[OBJECTIVE]
Give back the lines below word for word, leaving out the pictures.

[DATA SHOWN]
..............................
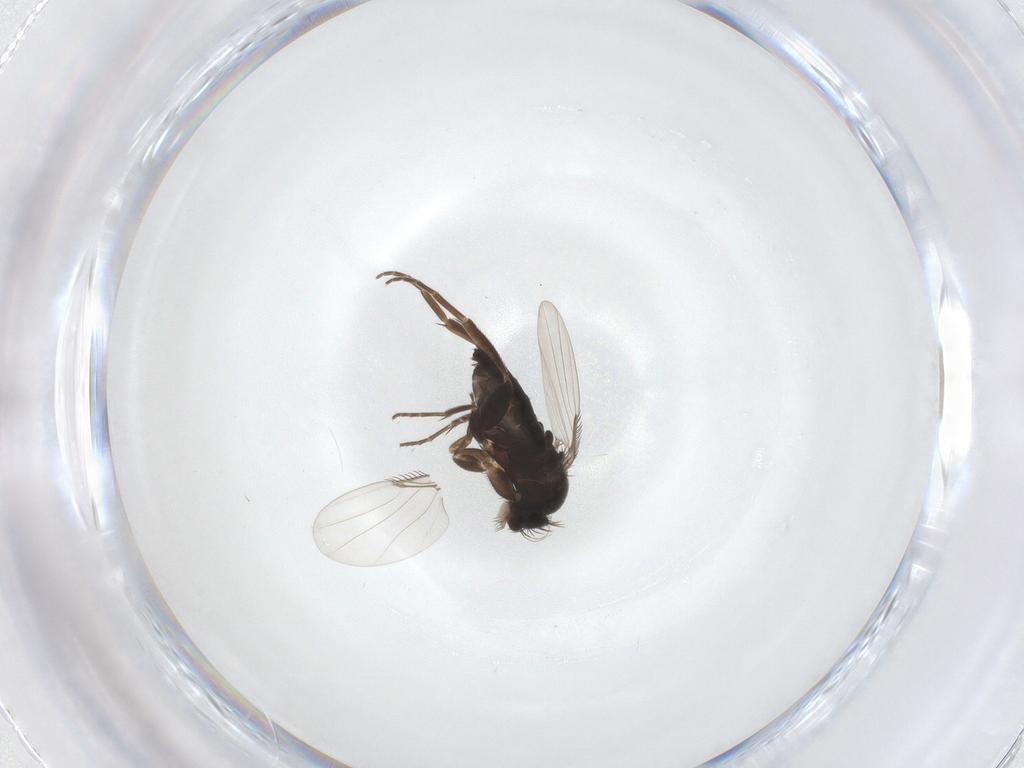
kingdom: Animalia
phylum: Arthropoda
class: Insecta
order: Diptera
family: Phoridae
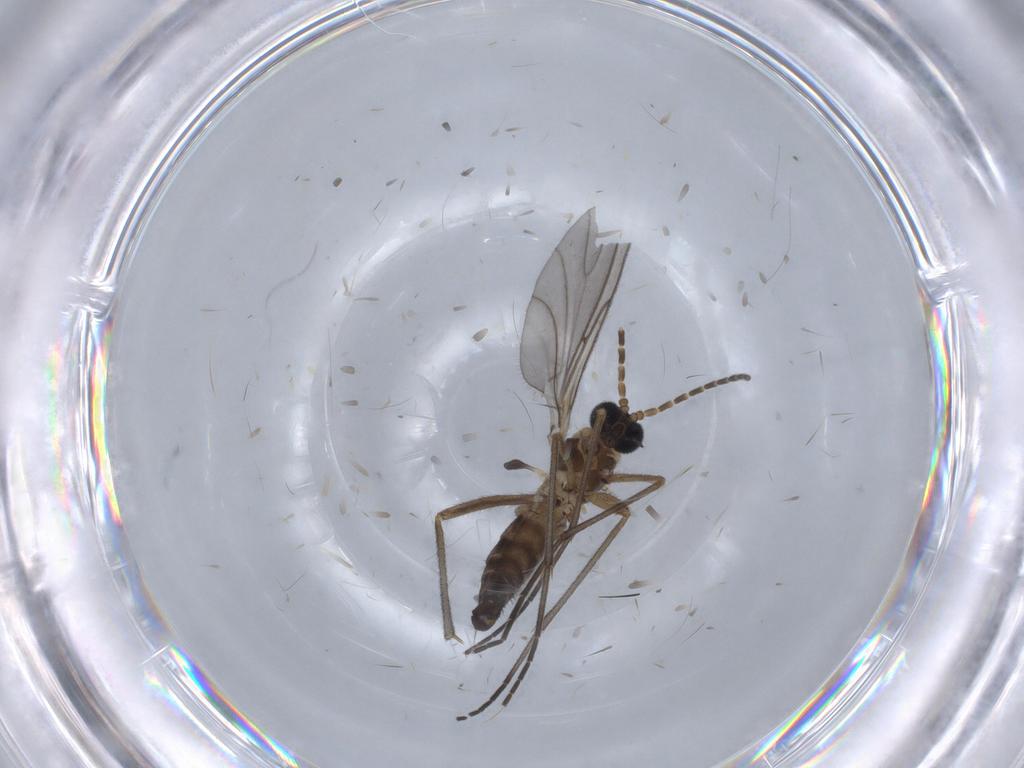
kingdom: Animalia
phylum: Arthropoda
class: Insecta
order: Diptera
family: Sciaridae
..............................
[RESULT]
kingdom: Animalia
phylum: Arthropoda
class: Insecta
order: Diptera
family: Phoridae
kingdom: Animalia
phylum: Arthropoda
class: Insecta
order: Diptera
family: Sciaridae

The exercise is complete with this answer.